8. The method of claim 5, further comprising:

receiving a fifth input of a first target control from a user in a case that the image preview window displays a target image frame;

displaying at least one preset audio in response to the fifth input;

receiving a sixth input of the user to a first audio of the at least one preset audio;

in response to the sixth input, adding the first audio to a target track position in a fifth audio track;

the fifth audio track is an audio track with the same sound characteristics as the first audio, and the timestamp corresponding to the target track position is the same as the timestamp of the target image frame.

9. The method of claim 5, further comprising:

receiving a seventh input of the first target control by the user;

displaying at least one preset audio in response to the seventh input;

receiving an eighth input of a second audio of the at least one preset audio by the user;

in response to the eighth input, adding a sixth audio track corresponding to the second audio.

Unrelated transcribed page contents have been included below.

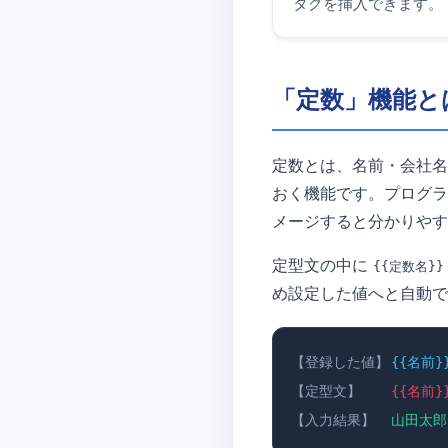
タグを挿入できます。
「定数」機能と
定数とは、名前・会社名
おく機能です。プログラ
メージすると分かりやす
定型文の中に
{{定数名}}
め設定した値へと自動で
【登録した値】
{{名前}
【定型文】
{{名前}
【入力結果】
山田太郎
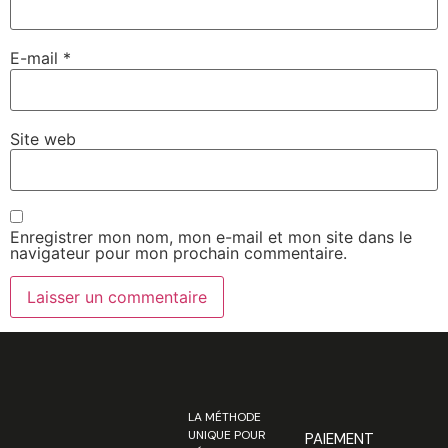
E-mail
*
Site web
Enregistrer mon nom, mon e-mail et mon site dans le
navigateur pour mon prochain commentaire.
LA MÉTHODE
UNIQUE POUR
PAIEMENT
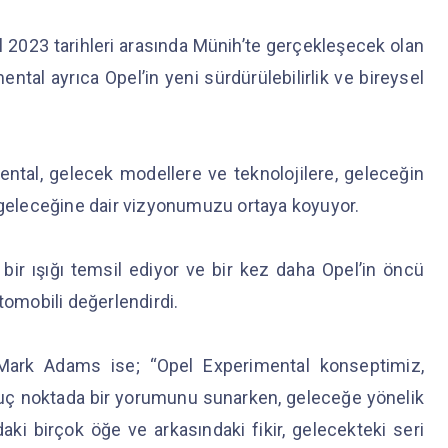
lül 2023 tarihleri arasında Münih’te gerçekleşecek olan
ental ayrıca Opel’in yeni sürdürülebilirlik ve bireysel
.
ntal, gelecek modellere ve teknolojilere, geleceğin
n geleceğine dair vizyonumuzu ortaya koyuyor.
bir ışığı temsil ediyor ve bir kez daha Opel’in öncü
tomobili değerlendirdi.
ark Adams ise; “Opel Experimental konseptimiz,
 uç noktada bir yorumunu sunarken, geleceğe yönelik
ki birçok öğe ve arkasındaki fikir, gelecekteki seri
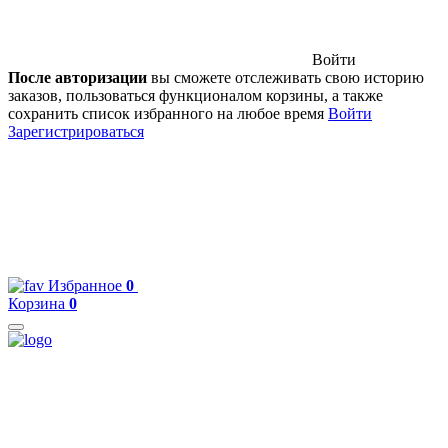
Войти
После авторизации
вы сможете отслеживать свою историю
заказов, пользоваться функционалом корзины, а также
сохранить список избранного на любое время
Войти
Зарегистрироваться
Избранное
0
Корзина
0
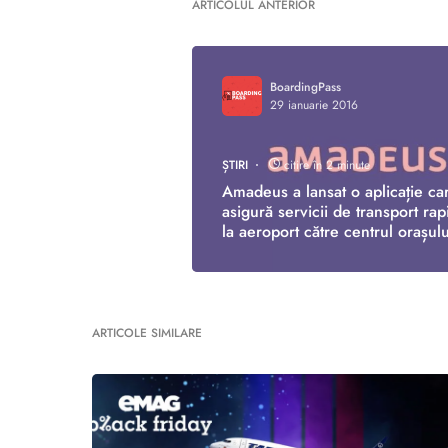
ARTICOLUL ANTERIOR
BoardingPass
29 ianuarie 2016
ȘTIRI
citire în 2 minute
Amadeus a lansat o aplicație ca
asigură servicii de transport rap
la aeroport către centrul orașulu
ARTICOLE SIMILARE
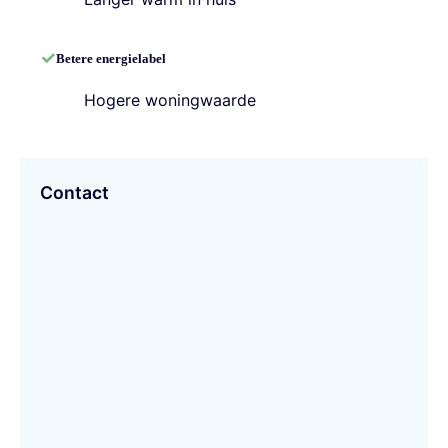
Betere energielabel
Hogere woningwaarde
Contact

10. An audio processing apparatus, comprising:

the audio segment generating module is used for generating at least one first sub-audio segment of the target audio based on the continuous audio frames with the same sound characteristics;

the object determining module is used for determining a sound production object to which the first sub-sound band belongs according to the sound characteristics;

the audio acquisition module is used for acquiring a target audio, wherein the target audio comprises N first sub-audio bands, and the first sub-audio bands comprise sound of a sound production object;

a first adding module, configured to add a sound generation object identifier to the first sub-audio band according to the sound generation object to which the first sub-audio band belongs;

a first display module, configured to display M audio tracks corresponding to the target audio, where each audio track includes at least one first sub-audio band, and one audio track corresponds to one sound-emitting object identifier;

11. An electronic device comprising a processor, a memory, and a program or instructions stored on the memory and executable on the processor, the program or instructions when executed by the processor implementing the steps of the audio processing method of any of claims 1-9.